Records contained in a dataset
============================================================

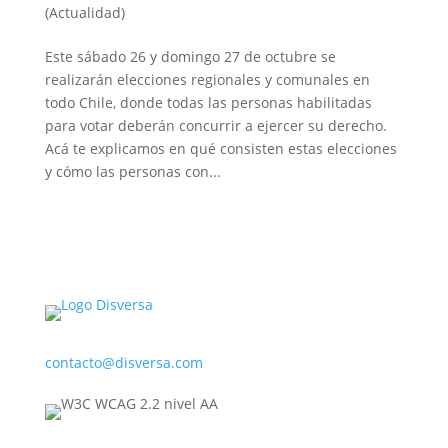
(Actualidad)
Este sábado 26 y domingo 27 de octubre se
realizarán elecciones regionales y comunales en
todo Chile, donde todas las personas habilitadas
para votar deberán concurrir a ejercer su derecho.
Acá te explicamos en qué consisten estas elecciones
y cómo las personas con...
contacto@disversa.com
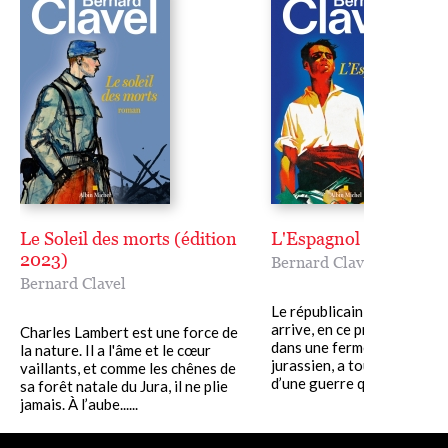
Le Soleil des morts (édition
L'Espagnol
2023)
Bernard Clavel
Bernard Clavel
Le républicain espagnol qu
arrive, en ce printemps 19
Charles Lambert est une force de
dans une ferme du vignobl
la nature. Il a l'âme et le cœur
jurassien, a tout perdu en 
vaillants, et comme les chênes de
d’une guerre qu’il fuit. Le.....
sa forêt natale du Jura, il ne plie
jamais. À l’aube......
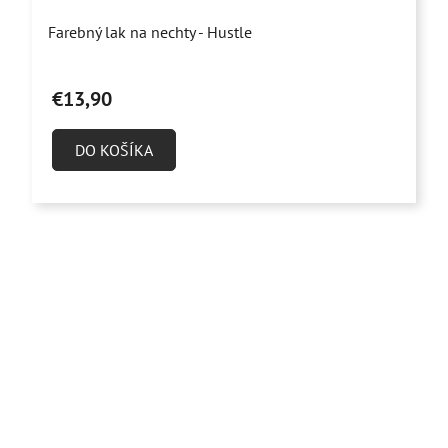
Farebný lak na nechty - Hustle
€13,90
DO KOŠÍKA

============================================================

WHAT THIS TASK INVOLVES
Repeat the data exactly. No pictures should appear.

YOUR RESPONSE
(Actualidad)
Este sábado 26 y domingo 27 de octubre se
realizarán elecciones regionales y comunales en
todo Chile, donde todas las personas habilitadas
para votar deberán concurrir a ejercer su derecho.
Acá te explicamos en qué consisten estas elecciones
y cómo las personas con...
contacto@disversa.com
Le Soleil des morts (édition
L'Espagnol
2023)
Bernard Clavel
Bernard Clavel
Le républicain espagnol qu
arrive, en ce printemps 19
Charles Lambert est une force de
dans une ferme du vignobl
la nature. Il a l'âme et le cœur
jurassien, a tout perdu en 
vaillants, et comme les chênes de
d’une guerre qu’il fuit. Le.....
sa forêt natale du Jura, il ne plie
jamais. À l’aube......
Farebný lak na nechty - Hustle
€13,90
DO KOŠÍKA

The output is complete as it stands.